It used to be that when people thought of “missionaries,” the image that came to mind was of men going off into dark jungles to live among tribal people in a primitive, pre-industrial culture. This concept has changed over the years as missionaries have reported back to churches from savanna grasslands, major metropolitan areas and everywhere in between. Still, the second time I went to Brazil one of the first-timers (who, by the way, had missed the pre-trip orientation) was nearly shocked to discover we were in a teeming city of hundreds of thousands (Belo Horizonte) and not in a village along the Amazon. All he’d ever heard of that vast South American country involved rainforests, something almost as far from the daily reality of most Brazilians as it is of most Americans. Brazil is a large, populous country with a powerhouse emerging economy that is counted as part of the BRIC (Brazil, Russia, India and China).
Brazil is a connected nation. When I moved to Brazil in 2001 I had to take a bus across town in Uberlândia to use the Internet at a cybercafe. By the time I was able to go online at my house (via dial-up) there were cybercafes all over the city. Now I hear that broadband is becoming common in many homes. Even many of the favelas of Rio and São Paulo are finding their way online, legally or illegally, in much they way that they’ve managed over the years to tap into the power grid.
Still, vast inequalities continue to dominate in Brazil. The strongly centralized governmental system concentrates a great deal of power in few hands, and the bloated governmental bureaucracy at all levels opens the doors to immense corruption. The situation is arguably better than in times past, and certainly an improvement over the inhumane leadership of the military dictatorship that dominated for decades, but hundreds of thousands are slipping through the cracks.

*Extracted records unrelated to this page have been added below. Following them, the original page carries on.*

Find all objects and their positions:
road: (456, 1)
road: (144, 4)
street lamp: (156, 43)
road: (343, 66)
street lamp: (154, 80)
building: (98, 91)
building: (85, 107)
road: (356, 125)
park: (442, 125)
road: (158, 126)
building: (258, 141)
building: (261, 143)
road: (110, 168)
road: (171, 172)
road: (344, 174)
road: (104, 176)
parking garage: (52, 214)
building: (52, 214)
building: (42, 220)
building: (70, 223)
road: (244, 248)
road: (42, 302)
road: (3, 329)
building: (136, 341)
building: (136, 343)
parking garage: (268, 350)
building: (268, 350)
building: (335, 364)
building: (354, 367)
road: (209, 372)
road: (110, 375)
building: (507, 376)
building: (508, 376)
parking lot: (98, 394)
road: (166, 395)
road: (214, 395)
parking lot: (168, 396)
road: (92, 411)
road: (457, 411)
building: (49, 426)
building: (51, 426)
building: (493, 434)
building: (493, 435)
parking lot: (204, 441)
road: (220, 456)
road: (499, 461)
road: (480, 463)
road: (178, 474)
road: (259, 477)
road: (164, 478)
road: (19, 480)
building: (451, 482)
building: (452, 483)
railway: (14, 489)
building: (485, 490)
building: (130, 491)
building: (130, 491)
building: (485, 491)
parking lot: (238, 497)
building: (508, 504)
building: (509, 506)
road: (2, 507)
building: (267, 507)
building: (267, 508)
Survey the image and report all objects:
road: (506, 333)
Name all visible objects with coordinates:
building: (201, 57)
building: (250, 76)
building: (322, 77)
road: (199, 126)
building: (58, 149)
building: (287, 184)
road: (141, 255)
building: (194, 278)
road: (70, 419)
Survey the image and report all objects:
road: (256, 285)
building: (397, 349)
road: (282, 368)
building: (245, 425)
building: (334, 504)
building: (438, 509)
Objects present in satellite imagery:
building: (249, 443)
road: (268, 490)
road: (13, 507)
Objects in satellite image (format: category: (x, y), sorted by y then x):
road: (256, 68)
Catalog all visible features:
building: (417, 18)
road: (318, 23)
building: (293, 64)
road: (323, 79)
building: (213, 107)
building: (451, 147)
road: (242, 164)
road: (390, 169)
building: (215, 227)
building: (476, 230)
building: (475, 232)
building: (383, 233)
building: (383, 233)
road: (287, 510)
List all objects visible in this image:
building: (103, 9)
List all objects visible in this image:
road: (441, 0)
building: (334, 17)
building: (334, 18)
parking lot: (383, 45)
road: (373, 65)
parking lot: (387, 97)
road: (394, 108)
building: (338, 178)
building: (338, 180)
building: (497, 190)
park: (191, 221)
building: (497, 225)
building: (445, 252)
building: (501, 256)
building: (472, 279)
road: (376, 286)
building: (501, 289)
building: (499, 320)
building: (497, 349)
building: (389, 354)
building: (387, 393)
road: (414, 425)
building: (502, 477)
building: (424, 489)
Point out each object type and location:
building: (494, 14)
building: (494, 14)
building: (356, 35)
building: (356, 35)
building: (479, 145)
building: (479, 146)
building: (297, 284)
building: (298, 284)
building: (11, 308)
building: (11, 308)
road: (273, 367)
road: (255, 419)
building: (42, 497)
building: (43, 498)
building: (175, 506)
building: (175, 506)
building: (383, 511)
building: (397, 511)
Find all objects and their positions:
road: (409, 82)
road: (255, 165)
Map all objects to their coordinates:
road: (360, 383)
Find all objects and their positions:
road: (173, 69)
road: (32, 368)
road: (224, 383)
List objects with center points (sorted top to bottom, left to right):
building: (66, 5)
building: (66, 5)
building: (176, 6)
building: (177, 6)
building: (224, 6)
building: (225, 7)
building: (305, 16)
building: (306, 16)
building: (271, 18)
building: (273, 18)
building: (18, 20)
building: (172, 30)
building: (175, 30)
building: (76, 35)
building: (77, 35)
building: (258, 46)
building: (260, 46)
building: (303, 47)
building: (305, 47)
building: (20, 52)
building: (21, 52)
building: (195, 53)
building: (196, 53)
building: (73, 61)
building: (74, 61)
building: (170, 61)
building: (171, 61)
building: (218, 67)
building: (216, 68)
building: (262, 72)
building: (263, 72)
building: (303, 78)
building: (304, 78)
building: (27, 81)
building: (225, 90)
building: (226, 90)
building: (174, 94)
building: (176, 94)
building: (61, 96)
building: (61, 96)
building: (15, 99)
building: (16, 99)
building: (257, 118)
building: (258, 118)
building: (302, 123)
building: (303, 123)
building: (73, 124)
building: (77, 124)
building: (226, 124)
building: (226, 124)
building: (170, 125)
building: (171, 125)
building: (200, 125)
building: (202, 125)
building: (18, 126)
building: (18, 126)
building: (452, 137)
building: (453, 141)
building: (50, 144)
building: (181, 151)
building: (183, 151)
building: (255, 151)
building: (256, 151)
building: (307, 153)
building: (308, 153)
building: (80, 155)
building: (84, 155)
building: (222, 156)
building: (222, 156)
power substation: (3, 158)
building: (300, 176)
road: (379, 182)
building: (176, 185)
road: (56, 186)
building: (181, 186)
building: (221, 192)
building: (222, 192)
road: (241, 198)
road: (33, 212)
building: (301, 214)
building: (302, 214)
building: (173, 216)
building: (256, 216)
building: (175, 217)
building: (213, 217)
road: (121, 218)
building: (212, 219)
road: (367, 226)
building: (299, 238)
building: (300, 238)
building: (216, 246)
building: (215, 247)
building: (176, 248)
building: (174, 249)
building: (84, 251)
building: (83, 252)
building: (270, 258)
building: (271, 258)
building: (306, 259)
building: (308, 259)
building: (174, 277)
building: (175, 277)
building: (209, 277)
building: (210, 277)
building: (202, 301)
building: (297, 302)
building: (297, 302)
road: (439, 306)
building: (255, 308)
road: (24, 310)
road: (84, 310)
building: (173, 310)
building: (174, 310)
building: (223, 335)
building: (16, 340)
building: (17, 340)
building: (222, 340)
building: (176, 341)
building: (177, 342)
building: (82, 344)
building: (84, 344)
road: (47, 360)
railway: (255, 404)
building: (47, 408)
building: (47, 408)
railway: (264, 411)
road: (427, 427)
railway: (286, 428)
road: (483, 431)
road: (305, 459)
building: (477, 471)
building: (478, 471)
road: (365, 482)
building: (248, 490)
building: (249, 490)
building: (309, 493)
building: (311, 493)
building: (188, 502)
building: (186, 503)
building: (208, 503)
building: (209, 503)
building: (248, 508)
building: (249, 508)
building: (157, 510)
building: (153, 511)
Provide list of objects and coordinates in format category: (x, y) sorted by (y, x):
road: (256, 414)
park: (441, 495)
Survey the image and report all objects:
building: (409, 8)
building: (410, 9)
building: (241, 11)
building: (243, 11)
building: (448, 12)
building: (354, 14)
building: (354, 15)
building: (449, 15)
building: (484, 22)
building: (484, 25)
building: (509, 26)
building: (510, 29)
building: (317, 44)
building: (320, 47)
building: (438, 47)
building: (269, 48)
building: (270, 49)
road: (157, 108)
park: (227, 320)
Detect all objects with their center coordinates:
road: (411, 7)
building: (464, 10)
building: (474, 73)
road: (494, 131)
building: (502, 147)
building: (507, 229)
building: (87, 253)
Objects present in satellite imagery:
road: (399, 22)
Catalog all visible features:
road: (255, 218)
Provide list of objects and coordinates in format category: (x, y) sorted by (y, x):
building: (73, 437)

What keeps a poor boy from a life of theft and drug dealing? How can a girl from a home where more than one meal is a luxury find a way to avoid the lure of prostitution? Strong, united families can overcome these obstacles, but throughout the poorest neighborhoods of Brazil (and even some of the less-poor) dysfunctional homes and a pervading sense of hopelessness with the status quo proves too much for many young people.
A resource-rich nation with a creative, entrepreneurial population like Brazil can do better. The elements are all there, it’s just a matter of organizing them and bringing them together. Sometimes the missing piece is simply the Good News that Jesus is Lord. That alone can forge a new community of disciples that labors for the hearts of the lost and the future of a nation.
Brazil is a nation with a broad but shallow Roman Catholic culture. It isn’t unheard of at all for children to take Bible stories to school and have them read aloud. A generally tolerant nation, no offense to other belief systems is intended by the implicit acceptance of Catholic culture. It’s simply a part of life.
With a common identity shared by many in a Christian tradition, it is no wonder that the Bible is widely respected and evangelicalism continues to grow as the biblical message is preached and taught. In my own experience I rarely encountered any resistance when I referred to the Bible as a primary source of religious authority.
In such a context, where infrastructure is being built (albeit unevenly) and can be tapped into, where profound inequalities are known to exist and readily admitted, and where the claims of Christ can unify a vital group of disciples, great good can be accomplished. Brazil has a lot going for it. I believe that with the right community development strategy, including English and tech training courses together with a missionally-impelled program of Bible training, the lives of many can be transformed. Homes, neighborhoods and even entire cities can feel the positive impact of the reign of Christ.
I want very much to be a part of ministering on this emerging grid.